A decorator with arguments can be used in a notebook or document. However, in order to embed the arguments within a module takes a bit more care. For instance, landmapy/reflect.py uses the @cached decorator from landmapy/cached.py to cache the results of the function. The original static use of the decorator was
from landmapy.cached import cached
@cached('wbd_08')
def read_wbd_file(wbd_filename, huc_level, cache_key):
...
def read_delta_gdf(huc_level=12, huc_region='08', watershed='080902030506'):
wbd_gdf = read_wbd_file(
f"WBD_{huc_region}_HU2_Shape", huc_level, cache_key=f'hu{huc_level}')
...
Note the keyword argument cache_key is used in the function read_delta_gdf() when calling the decorated function read_wbd_file(), with data cached in the jars directory as f'wbd_08_hu{huc_level}.pickle', with the HUC level 12 changeable, but not the HUC region.
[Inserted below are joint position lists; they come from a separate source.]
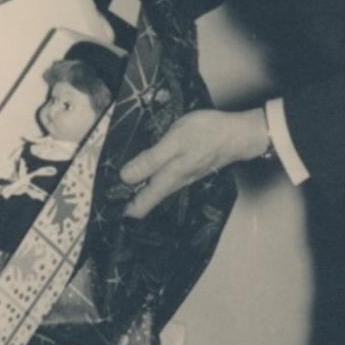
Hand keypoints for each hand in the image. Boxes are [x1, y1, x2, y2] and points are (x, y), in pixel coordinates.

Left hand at [119, 108, 268, 218]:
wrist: (238, 134)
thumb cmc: (206, 135)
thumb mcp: (173, 142)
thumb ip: (150, 160)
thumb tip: (126, 177)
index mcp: (168, 179)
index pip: (142, 204)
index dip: (124, 210)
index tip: (107, 210)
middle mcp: (175, 182)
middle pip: (149, 198)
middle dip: (129, 200)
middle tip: (110, 199)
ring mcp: (184, 176)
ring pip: (157, 189)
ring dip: (140, 190)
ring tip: (123, 187)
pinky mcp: (190, 167)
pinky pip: (166, 178)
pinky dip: (153, 178)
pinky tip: (148, 172)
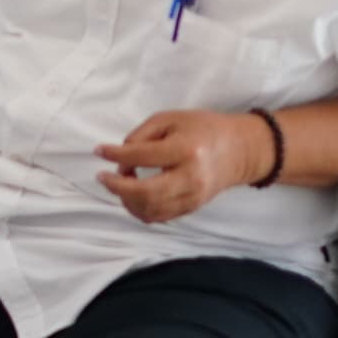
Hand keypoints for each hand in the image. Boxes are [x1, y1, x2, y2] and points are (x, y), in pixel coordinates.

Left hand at [97, 109, 275, 224]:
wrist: (239, 150)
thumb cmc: (201, 129)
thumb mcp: (170, 119)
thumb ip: (141, 137)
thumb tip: (119, 161)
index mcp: (186, 150)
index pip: (142, 156)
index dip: (115, 154)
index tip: (99, 151)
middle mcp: (191, 177)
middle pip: (145, 193)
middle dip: (117, 187)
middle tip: (103, 177)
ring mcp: (193, 197)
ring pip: (150, 210)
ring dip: (126, 200)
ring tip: (120, 183)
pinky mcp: (192, 208)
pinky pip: (159, 217)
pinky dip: (140, 209)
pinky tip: (133, 195)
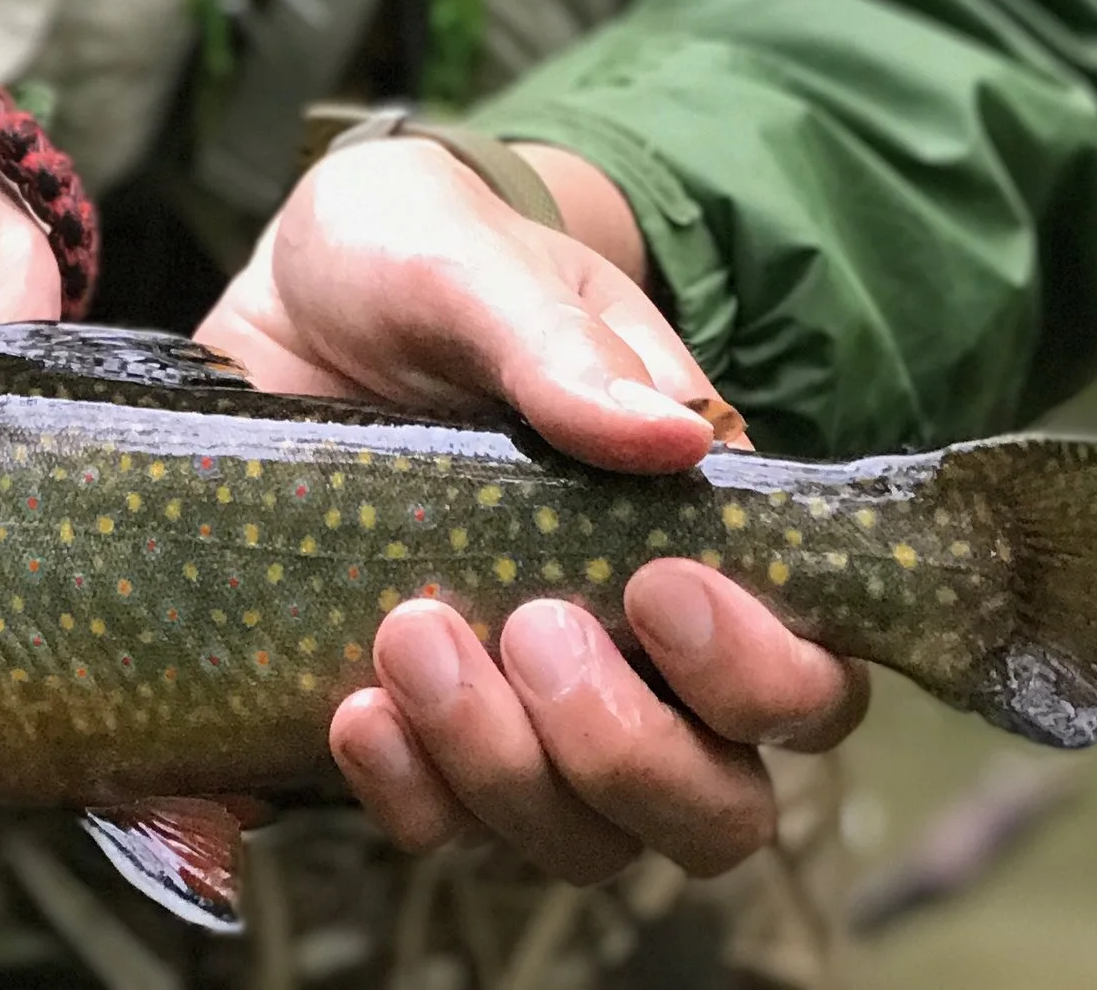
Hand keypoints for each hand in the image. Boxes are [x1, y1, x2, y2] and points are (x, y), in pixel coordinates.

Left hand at [197, 138, 867, 882]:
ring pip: (579, 836)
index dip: (756, 672)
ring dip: (500, 765)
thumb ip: (561, 346)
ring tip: (410, 634)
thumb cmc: (420, 258)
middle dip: (630, 753)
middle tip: (535, 630)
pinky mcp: (416, 727)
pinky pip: (440, 824)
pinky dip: (405, 793)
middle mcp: (636, 651)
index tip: (657, 589)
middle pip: (712, 805)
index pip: (804, 677)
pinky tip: (353, 710)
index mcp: (695, 535)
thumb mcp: (470, 260)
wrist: (291, 293)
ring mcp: (525, 706)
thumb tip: (674, 436)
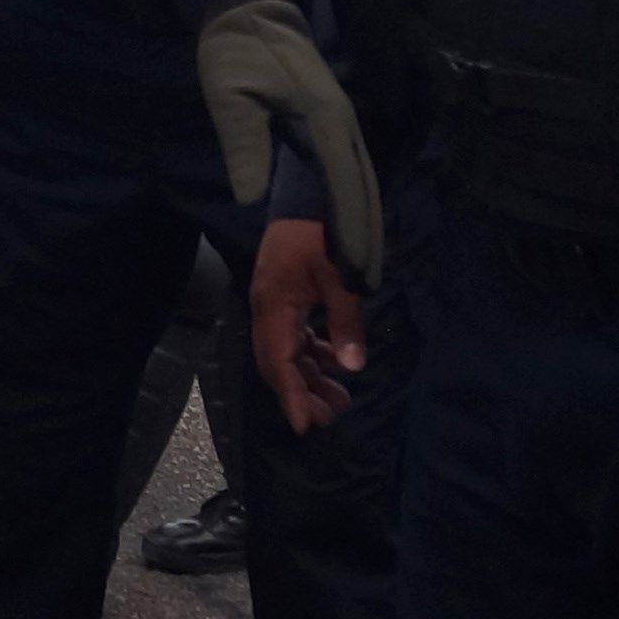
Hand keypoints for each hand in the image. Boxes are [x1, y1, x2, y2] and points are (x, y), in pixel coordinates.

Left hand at [194, 0, 382, 282]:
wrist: (250, 9)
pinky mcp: (334, 123)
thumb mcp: (228, 94)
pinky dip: (358, 205)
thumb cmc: (235, 52)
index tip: (350, 267)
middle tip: (366, 287)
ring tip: (366, 271)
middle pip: (365, 189)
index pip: (343, 182)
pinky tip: (354, 231)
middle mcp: (342, 123)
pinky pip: (354, 172)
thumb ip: (243, 144)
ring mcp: (343, 123)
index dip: (349, 227)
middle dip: (368, 239)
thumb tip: (250, 198)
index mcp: (321, 117)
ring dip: (368, 226)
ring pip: (365, 182)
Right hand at [248, 218, 367, 433]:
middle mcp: (266, 309)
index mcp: (273, 306)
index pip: (278, 362)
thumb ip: (346, 323)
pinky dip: (310, 353)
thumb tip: (352, 367)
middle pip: (276, 362)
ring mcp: (273, 301)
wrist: (309, 191)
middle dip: (300, 392)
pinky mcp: (284, 294)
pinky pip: (292, 334)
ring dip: (308, 375)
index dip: (291, 397)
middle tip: (331, 416)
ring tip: (339, 397)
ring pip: (285, 350)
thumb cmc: (323, 232)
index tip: (304, 427)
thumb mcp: (341, 276)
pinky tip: (333, 361)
To make this more flexible, the code was changed as follows:
from landmapy.cached import cached
def read_wbd_file(wbd_filename, huc_level, cache_key,
func_key='wbd_08', override=False):
@cached(func_key, override)
def read_wbd_cached(wbd_filename, huc_level, cache_key):
...
wbd_gdf = read_wbd_cached(wbd_filename, huc_level, cache_key=cache_key)
return wbd_gdf
def read_delta_gdf(huc_level=12, huc_region='08', watershed='080902030506',
func_key='wbd_08', override=False):
wbd_gdf = read_wbd_file(
f"WBD_{huc_region}_HU2_Shape", huc_level,
cache_key=f'hu{huc_level}',
func_key=func_key, override=override)
...
The revised function read_delta_gdf() has added arguments for the @cached decorator func_key and override. In addition, read_wbd_file() is now an undecorated function that calls the internal decorated function read_wbd_cached(). The decorator @cached is now inside the function read_wbd_file(), called with arguments func_key and override. The keyword argument cache_key is still used in the function read_delta_gdf() and importantly in the call to the decorated function read_wbd_cached() from within read_wbd_file(). Data are now cached in the jars directory as 'f{func_key}_hu{huc_level}.pickle', which changes with the HUC level 12 and HUC region.
Classes
A class is a function with output of an object that has new methods, which are in turn functions defined in the class. In addition, the @property decorator defines attributes for an object. The main uses of classes are to:
- add functionality to an existing class
- streamline different functions with the same parameters to keep track of metadata
AI overview: In Python, a class serves as a blueprint for creating objects, which are instances that encapsulate data (attributes) and behavior (methods). Classes facilitate object-oriented programming (OOP) principles, enabling code reusability, modularity, and organization. A class is defined using the class keyword, followed by the class name and a colon. Inside the class block, attributes and methods are defined. The init method is a special method, known as the constructor, which is automatically called when an object of the class is created to initialize the object’s attributes.